Stored data
*** Begin section ***

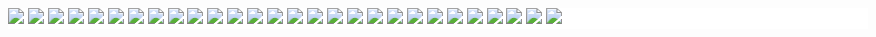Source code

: <a href="https://opencollective.com/webpack/sponsor/112/website?requireActive=false" target="_blank"><img width="100" src="https://opencollective.com/webpack/sponsor/112/avatar.svg?requireActive=false"></a>
<a href="https://opencollective.com/webpack/sponsor/113/website?requireActive=false" target="_blank"><img width="100" src="https://opencollective.com/webpack/sponsor/113/avatar.svg?requireActive=false"></a>
<a href="https://opencollective.com/webpack/sponsor/114/website?requireActive=false" target="_blank"><img width="100" src="https://opencollective.com/webpack/sponsor/114/avatar.svg?requireActive=false"></a>
<a href="https://opencollective.com/webpack/sponsor/115/website?requireActive=false" target="_blank"><img width="100" src="https://opencollective.com/webpack/sponsor/115/avatar.svg?requireActive=false"></a>
<a href="https://opencollective.com/webpack/sponsor/116/website?requireActive=false" target="_blank"><img width="100" src="https://opencollective.com/webpack/sponsor/116/avatar.svg?requireActive=false"></a>
<a href="https://opencollective.com/webpack/sponsor/117/website?requireActive=false" target="_blank"><img width="100" src="https://opencollective.com/webpack/sponsor/117/avatar.svg?requireActive=false"></a>
<a href="https://opencollective.com/webpack/sponsor/118/website?requireActive=false" target="_blank"><img width="100" src="https://opencollective.com/webpack/sponsor/118/avatar.svg?requireActive=false"></a>
<a href="https://opencollective.com/webpack/sponsor/119/website?requireActive=false" target="_blank"><img width="100" src="https://opencollective.com/webpack/sponsor/119/avatar.svg?requireActive=false"></a>
<a href="https://opencollective.com/webpack/sponsor/120/website?requireActive=false" target="_blank"><img width="100" src="https://opencollective.com/webpack/sponsor/120/avatar.svg?requireActive=false"></a>
<a href="https://opencollective.com/webpack/sponsor/121/website?requireActive=false" target="_blank"><img width="100" src="https://opencollective.com/webpack/sponsor/121/avatar.svg?requireActive=false"></a>
<a href="https://opencollective.com/webpack/sponsor/122/website?requireActive=false" target="_blank"><img width="100" src="https://opencollective.com/webpack/sponsor/122/avatar.svg?requireActive=false"></a>
<a href="https://opencollective.com/webpack/sponsor/123/website?requireActive=false" target="_blank"><img width="100" src="https://opencollective.com/webpack/sponsor/123/avatar.svg?requireActive=false"></a>
<a href="https://opencollective.com/webpack/sponsor/124/website?requireActive=false" target="_blank"><img width="100" src="https://opencollective.com/webpack/sponsor/124/avatar.svg?requireActive=false"></a>
<a href="https://opencollective.com/webpack/sponsor/125/website?requireActive=false" target="_blank"><img width="100" src="https://opencollective.com/webpack/sponsor/125/avatar.svg?requireActive=false"></a>
<a href="https://opencollective.com/webpack/sponsor/126/website?requireActive=false" target="_blank"><img width="100" src="https://opencollective.com/webpack/sponsor/126/avatar.svg?requireActive=false"></a>
<a href="https://opencollective.com/webpack/sponsor/127/website?requireActive=false" target="_blank"><img width="100" src="https://opencollective.com/webpack/sponsor/127/avatar.svg?requireActive=false"></a>
<a href="https://opencollective.com/webpack/sponsor/128/website?requireActive=false" target="_blank"><img width="100" src="https://opencollective.com/webpack/sponsor/128/avatar.svg?requireActive=false"></a>
<a href="https://opencollective.com/webpack/sponsor/129/website?requireActive=false" target="_blank"><img width="100" src="https://opencollective.com/webpack/sponsor/129/avatar.svg?requireActive=false"></a>
<a href="https://opencollective.com/webpack/sponsor/130/website?requireActive=false" target="_blank"><img width="100" src="https://opencollective.com/webpack/sponsor/130/avatar.svg?requireActive=false"></a>
<a href="https://opencollective.com/webpack/sponsor/131/website?requireActive=false" target="_blank"><img width="100" src="https://opencollective.com/webpack/sponsor/131/avatar.svg?requireActive=false"></a>
<a href="https://opencollective.com/webpack/sponsor/132/website?requireActive=false" target="_blank"><img width="100" src="https://opencollective.com/webpack/sponsor/132/avatar.svg?requireActive=false"></a>
<a href="https://opencollective.com/webpack/sponsor/133/website?requireActive=false" target="_blank"><img width="100" src="https://opencollective.com/webpack/sponsor/133/avatar.svg?requireActive=false"></a>
<a href="https://opencollective.com/webpack/sponsor/134/website?requireActive=false" target="_blank"><img width="100" src="https://opencollective.com/webpack/sponsor/134/avatar.svg?requireActive=false"></a>
<a href="https://opencollective.com/webpack/sponsor/135/website?requireActive=false" target="_blank"><img width="100" src="https://opencollective.com/webpack/sponsor/135/avatar.svg?requireActive=false"></a>
<a href="https://opencollective.com/webpack/sponsor/136/website?requireActive=false" target="_blank"><img width="100" src="https://opencollective.com/webpack/sponsor/136/avatar.svg?requireActive=false"></a>
<a href="https://opencollective.com/webpack/sponsor/137/website?requireActive=false" target="_blank"><img width="100" src="https://opencollective.com/webpack/sponsor/137/avatar.svg?requireActive=false"></a>
<a href="https://opencollective.com/webpack/sponsor/138/website?requireActive=false" target="_blank"><img width="100" src="https://opencollective.com/webpack/sponsor/138/avatar.svg?requireActive=false"></a>
<a href="https://opencollective.com/webpack/sponsor/139/website?requireActive=false" target="_blank"><img width="100" src="https://opencollective.com/webpack/sponsor/139/avatar.svg?requireActive=false"></a>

*** End section ***

### Work required
Exactly as written, reproduce all of the entries while dropping the pictures.

### Reply
Source code

: <a href="https://opencollective.com/webpack/sponsor/112/website?requireActive=false" target="_blank"><img width="100" src="https://opencollective.com/webpack/sponsor/112/avatar.svg?requireActive=false"></a>
<a href="https://opencollective.com/webpack/sponsor/113/website?requireActive=false" target="_blank"><img width="100" src="https://opencollective.com/webpack/sponsor/113/avatar.svg?requireActive=false"></a>
<a href="https://opencollective.com/webpack/sponsor/114/website?requireActive=false" target="_blank"><img width="100" src="https://opencollective.com/webpack/sponsor/114/avatar.svg?requireActive=false"></a>
<a href="https://opencollective.com/webpack/sponsor/115/website?requireActive=false" target="_blank"><img width="100" src="https://opencollective.com/webpack/sponsor/115/avatar.svg?requireActive=false"></a>
<a href="https://opencollective.com/webpack/sponsor/116/website?requireActive=false" target="_blank"><img width="100" src="https://opencollective.com/webpack/sponsor/116/avatar.svg?requireActive=false"></a>
<a href="https://opencollective.com/webpack/sponsor/117/website?requireActive=false" target="_blank"><img width="100" src="https://opencollective.com/webpack/sponsor/117/avatar.svg?requireActive=false"></a>
<a href="https://opencollective.com/webpack/sponsor/118/website?requireActive=false" target="_blank"><img width="100" src="https://opencollective.com/webpack/sponsor/118/avatar.svg?requireActive=false"></a>
<a href="https://opencollective.com/webpack/sponsor/119/website?requireActive=false" target="_blank"><img width="100" src="https://opencollective.com/webpack/sponsor/119/avatar.svg?requireActive=false"></a>
<a href="https://opencollective.com/webpack/sponsor/120/website?requireActive=false" target="_blank"><img width="100" src="https://opencollective.com/webpack/sponsor/120/avatar.svg?requireActive=false"></a>
<a href="https://opencollective.com/webpack/sponsor/121/website?requireActive=false" target="_blank"><img width="100" src="https://opencollective.com/webpack/sponsor/121/avatar.svg?requireActive=false"></a>
<a href="https://opencollective.com/webpack/sponsor/122/website?requireActive=false" target="_blank"><img width="100" src="https://opencollective.com/webpack/sponsor/122/avatar.svg?requireActive=false"></a>
<a href="https://opencollective.com/webpack/sponsor/123/website?requireActive=false" target="_blank"><img width="100" src="https://opencollective.com/webpack/sponsor/123/avatar.svg?requireActive=false"></a>
<a href="https://opencollective.com/webpack/sponsor/124/website?requireActive=false" target="_blank"><img width="100" src="https://opencollective.com/webpack/sponsor/124/avatar.svg?requireActive=false"></a>
<a href="https://opencollective.com/webpack/sponsor/125/website?requireActive=false" target="_blank"><img width="100" src="https://opencollective.com/webpack/sponsor/125/avatar.svg?requireActive=false"></a>
<a href="https://opencollective.com/webpack/sponsor/126/website?requireActive=false" target="_blank"><img width="100" src="https://opencollective.com/webpack/sponsor/126/avatar.svg?requireActive=false"></a>
<a href="https://opencollective.com/webpack/sponsor/127/website?requireActive=false" target="_blank"><img width="100" src="https://opencollective.com/webpack/sponsor/127/avatar.svg?requireActive=false"></a>
<a href="https://opencollective.com/webpack/sponsor/128/website?requireActive=false" target="_blank"><img width="100" src="https://opencollective.com/webpack/sponsor/128/avatar.svg?requireActive=false"></a>
<a href="https://opencollective.com/webpack/sponsor/129/website?requireActive=false" target="_blank"><img width="100" src="https://opencollective.com/webpack/sponsor/129/avatar.svg?requireActive=false"></a>
<a href="https://opencollective.com/webpack/sponsor/130/website?requireActive=false" target="_blank"><img width="100" src="https://opencollective.com/webpack/sponsor/130/avatar.svg?requireActive=false"></a>
<a href="https://opencollective.com/webpack/sponsor/131/website?requireActive=false" target="_blank"><img width="100" src="https://opencollective.com/webpack/sponsor/131/avatar.svg?requireActive=false"></a>
<a href="https://opencollective.com/webpack/sponsor/132/website?requireActive=false" target="_blank"><img width="100" src="https://opencollective.com/webpack/sponsor/132/avatar.svg?requireActive=false"></a>
<a href="https://opencollective.com/webpack/sponsor/133/website?requireActive=false" target="_blank"><img width="100" src="https://opencollective.com/webpack/sponsor/133/avatar.svg?requireActive=false"></a>
<a href="https://opencollective.com/webpack/sponsor/134/website?requireActive=false" target="_blank"><img width="100" src="https://opencollective.com/webpack/sponsor/134/avatar.svg?requireActive=false"></a>
<a href="https://opencollective.com/webpack/sponsor/135/website?requireActive=false" target="_blank"><img width="100" src="https://opencollective.com/webpack/sponsor/135/avatar.svg?requireActive=false"></a>
<a href="https://opencollective.com/webpack/sponsor/136/website?requireActive=false" target="_blank"><img width="100" src="https://opencollective.com/webpack/sponsor/136/avatar.svg?requireActive=false"></a>
<a href="https://opencollective.com/webpack/sponsor/137/website?requireActive=false" target="_blank"><img width="100" src="https://opencollective.com/webpack/sponsor/137/avatar.svg?requireActive=false"></a>
<a href="https://opencollective.com/webpack/sponsor/138/website?requireActive=false" target="_blank"><img width="100" src="https://opencollective.com/webpack/sponsor/138/avatar.svg?requireActive=false"></a>
<a href="https://opencollective.com/webpack/sponsor/139/website?requireActive=false" target="_blank"><img width="100" src="https://opencollective.com/webpack/sponsor/139/avatar.svg?requireActive=false"></a>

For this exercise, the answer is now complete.